The International Criminal Court (ICC) has launched a preliminary investigation into Myanmar's crackdown on the Muslim-majority Rohingya that forced hundreds of thousands to flee across the border to Bangladesh.
The examination will look at a range of allegations against Myanmar's security forces that could include the killing of Rohingya civilians, sexual violence, forced disappearance, destruction and looting, ICC prosecutor Fatou Bensouda said in a written statement on Tuesday.
"A preliminary examination is not an investigation but a process of examining the information available in order to reach a fully informed determination on whether there is a reasonable basis to proceed with an investigation," Bensouda added.
Myanmar has repeatedly argued that the ICC does not have jurisdiction to investigate the allegations because it is not a party to the Rome Statute, which established the court.
The ICC authorised Bensouda to open the case after its judges ruled that the alleged crime of deportation happened partly in Bangladesh, which is a member of the court.
"While Myanmar is not a State Party to the ICC, Bangladesh is. The Court may therefore exercise jurisdiction over conduct to the extent it partly occurred on the territory of Bangladesh," Bensouda wrote.
The announcement followed the release of a UN report that detailed allegations of crimes committed by the Myanmar military against the Rohingya.
It reiterated earlier findings that some senior Myanmar military officials should be prosecuted for war crimes and genocide.
Myanmar's ambassador in Geneva called that report "one-sided" and "flawed."
More than 700,000 mostly Muslim Rohingya have fled to Bangladesh since August last year.
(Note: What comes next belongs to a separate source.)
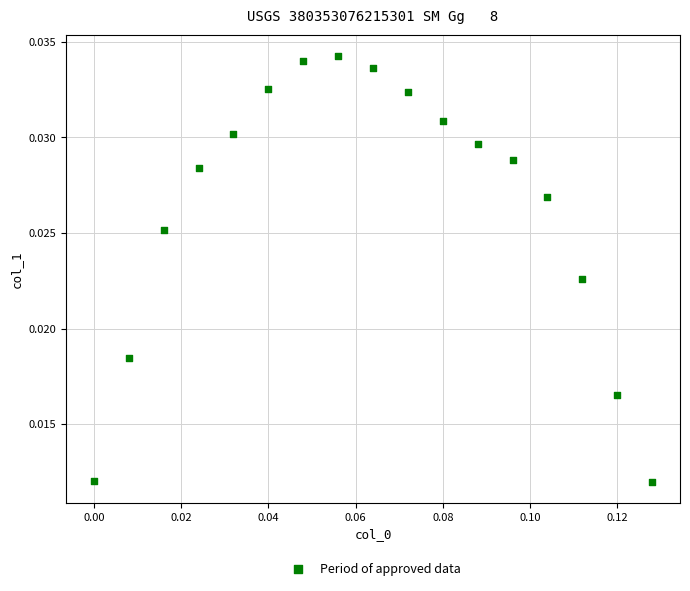

How many data points are displayed?

17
The UN's refugee agency, UNHCR, estimates that children make up 55 percent of the total Rohingya refugee population in Bangladesh.
A family-counting exercise conducted in December 2017 by the UNHCR found more than 5,500 families being led by children under 18.
The Rohingya were stripped of citizenship in 1982 and have been subject to persecution in the Rakhine state of Myanmar, where most lived.
Labelled 'Bengali' by the government and much of the Myanmar population, to infer that they are interlopers from Bangladesh, Rohingya are denied access to healthcare, education and freedom of movement.